The trace’s claim to historical truth or reality, even as an imaginary, establishes its complex and affective relationship to the ruin gazer as a modern subject. In looking at the image of Berlin projected onto the screen of New York, the ruin gazer experiences anxiety about seeing the present as past. But when this gaze is turned toward the future, it enacts what Hell terms “scopic reinventions” that “represent scenarios of identity—that is, scenarios in which the ruin gazer in the present imagines another ruin gazer like himself looking at the ruins in the future” (176). All societies past and present, the ruin seems to say, will eventually also be found as a trace inscribed onto a future ruin, a thought that soothes the ruin gazer’s mortal anxiety. Ruins, therefore, represent the utopian vision of their collective creators. Whether the ruin takes on a “restorative social function,” as Schönle points out, or represents the “shadow of democratic progress” as Russell Berman claims, the ruin is created through human agency (97, 107). Even those ruins left behind by catastrophic events of nature—the Lisbon earthquake or hurricane Katrina—are the result of human desire; human sin (God’s avenge) is always a political sin (environmental damage). Understood as such, the ruin contains a utopian impulse, for as Amir Eshel points out, ruins allow the ruin gazer to “experience hope” (135). Ruins “haunt us not only because of their past but also because they allow us to project onto them our wishes, desires and hopes for the future: to see them as a space that is still in becoming rather than a site that merely marks what was” (147). The ruin embodies the trace of history while also telling a story of the collective desires of the now.

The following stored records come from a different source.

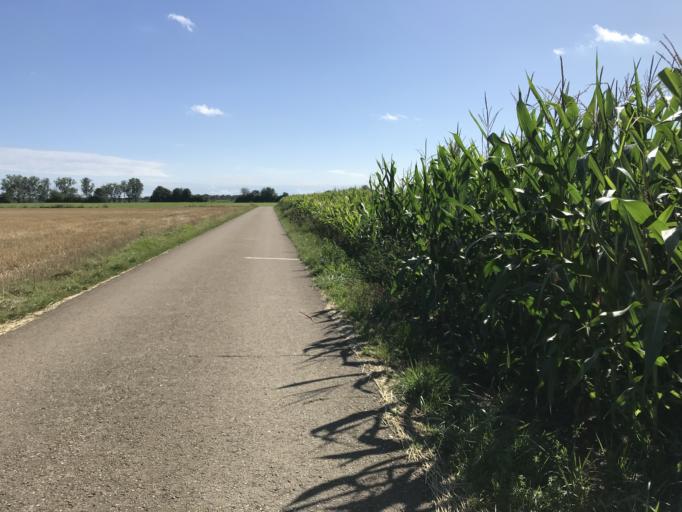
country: DE
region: Baden-Wuerttemberg
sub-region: Tuebingen Region
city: Langenau
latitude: 48.4759
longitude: 10.1214
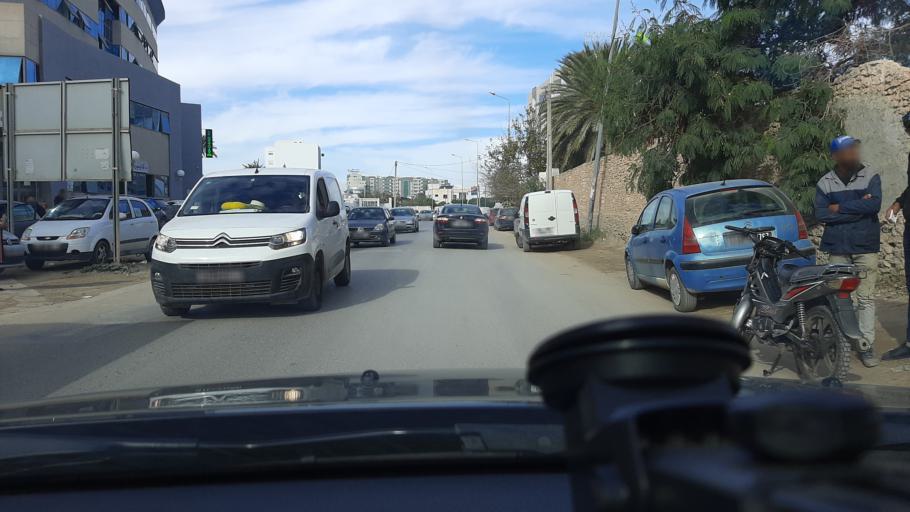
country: TN
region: Safaqis
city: Sfax
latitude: 34.7581
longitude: 10.7335
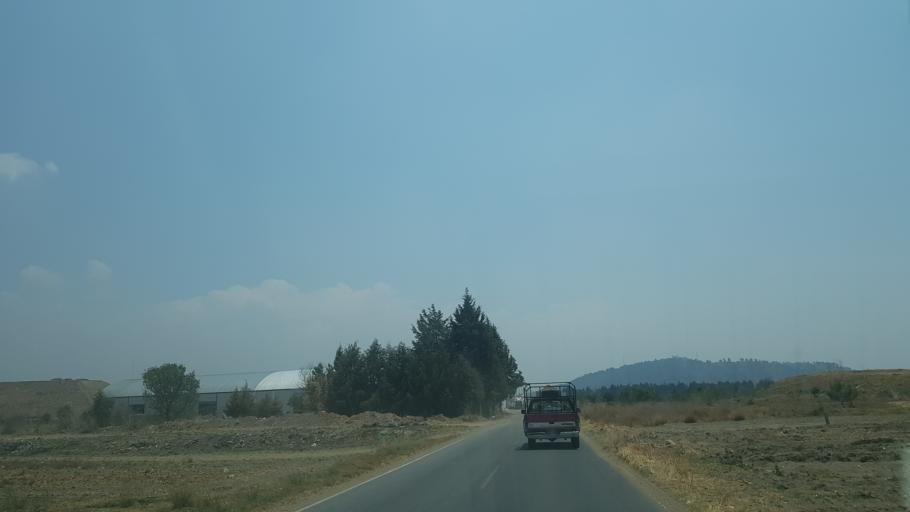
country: MX
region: Puebla
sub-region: San Jeronimo Tecuanipan
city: San Miguel Papaxtla
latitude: 19.0904
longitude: -98.3838
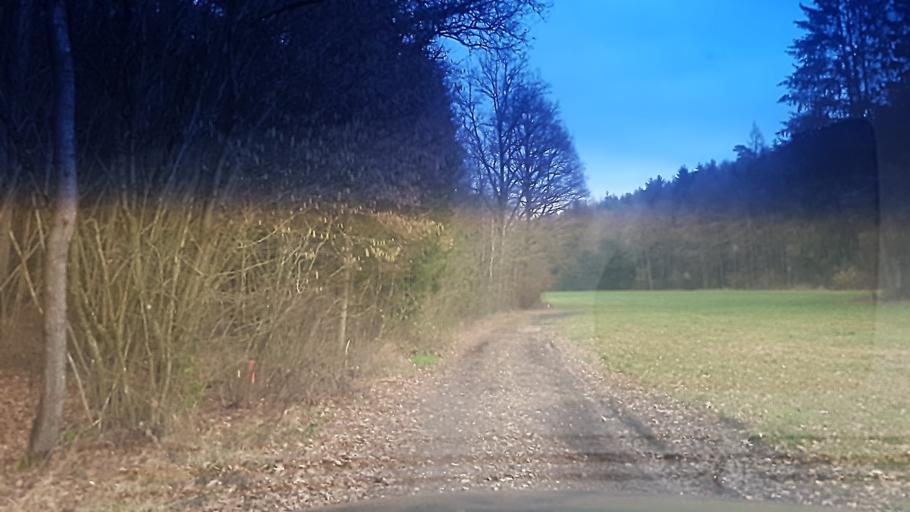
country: DE
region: Bavaria
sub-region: Upper Franconia
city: Zapfendorf
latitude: 49.9753
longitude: 10.9464
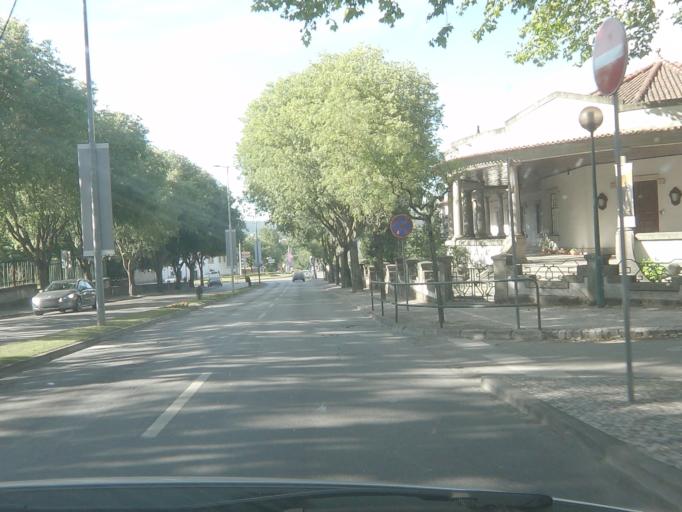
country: PT
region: Viseu
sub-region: Viseu
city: Viseu
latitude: 40.6586
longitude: -7.9058
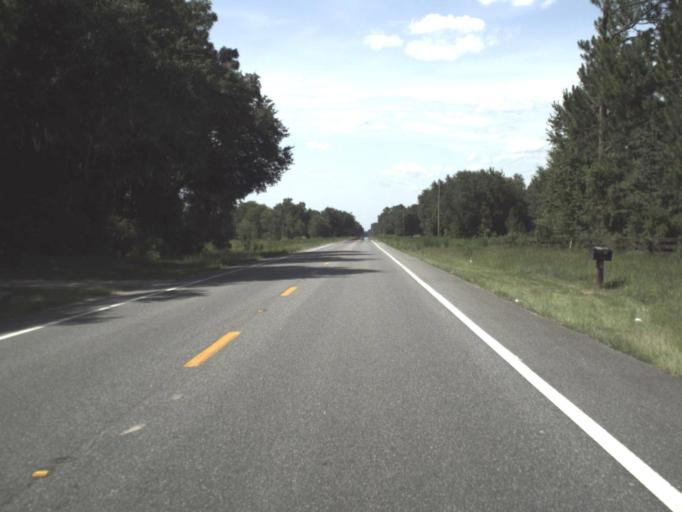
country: US
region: Florida
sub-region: Alachua County
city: High Springs
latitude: 29.8240
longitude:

Finally, the images of Berlin and New York invoke the aestheticization of modernity’s utopian desires. Both Rentschler and von Moltke examine the spatial organization of the representation of the ruin as either horizontal (the expanse of ruin’s empty spaces) or vertical (the sky-high piles of collapsed buildings), corresponding well to the Berlin/New York ruinscape, but also to the outward and upward spatial metaphors of modernity (410-11; 418-19). Such a “ruin aesthetic engages the viewer in the space and time of a melancholic mise-en-scène that suspends historicity” (411). This corresponds to the editors’ warning at the outset of the volume that references Arendt’s reading of Benjamin’s angel of history: the “aestheticization of ruins is unavoidable” (1). The angel stares wide-eyed at the ruined wreckage of the past while being propelled toward an uncertain future. The beauty of both the past’s wreckage and the angel’s fear spark feelings of melancholy in the viewer that allow the modern subject to ignore the ruin’s claim to historical authenticity, or rather, to forgo any lessons drawn from the past.

If the ruin is “one of the master tropes of modern reflexivity” in that it represents the “reflexivity of a culture that interrogates its own becoming,” then it is perhaps no surprise that Ruins of Modernity itself engages this reflexivity to enact its own becoming (6-7). The volume’s ruminations on ruins can be read also as ruminations on thinking and writing about modernity. Helmut Puff writes of the ruin that as a figure of thought it carries with it its own history: “Layers of usage over time have sedimented into its current configuration” (254). The reader of Ruins of Modernity ultimately engages in an excavation of the ruin, uncovering it from its historical, affective and aesthetic layers of usage, revealing how modernity is an operation always in progress. The excavation is enlightening, rewarding, and—despite the text’s daunting size—thoroughly enjoyable.

Carrie Smith-Prei (Ph.D. 2006, Washington University in St. Louis) lectured at the University of Potsdam and the National University of Ireland, Maynooth before moving to the University of Alberta in 2008. She has also been a visiting scholar at the Free University Berlin and Trinity College Dublin. Her articles focus on contemporary German culture, gender, aesthetics and the politics of the private. She co-edited a volume on lesbian representations in twentieth-century German culture and is currently working on a monograph examining the relationship between family politics and narrative aesthetics in 1960s West German literature.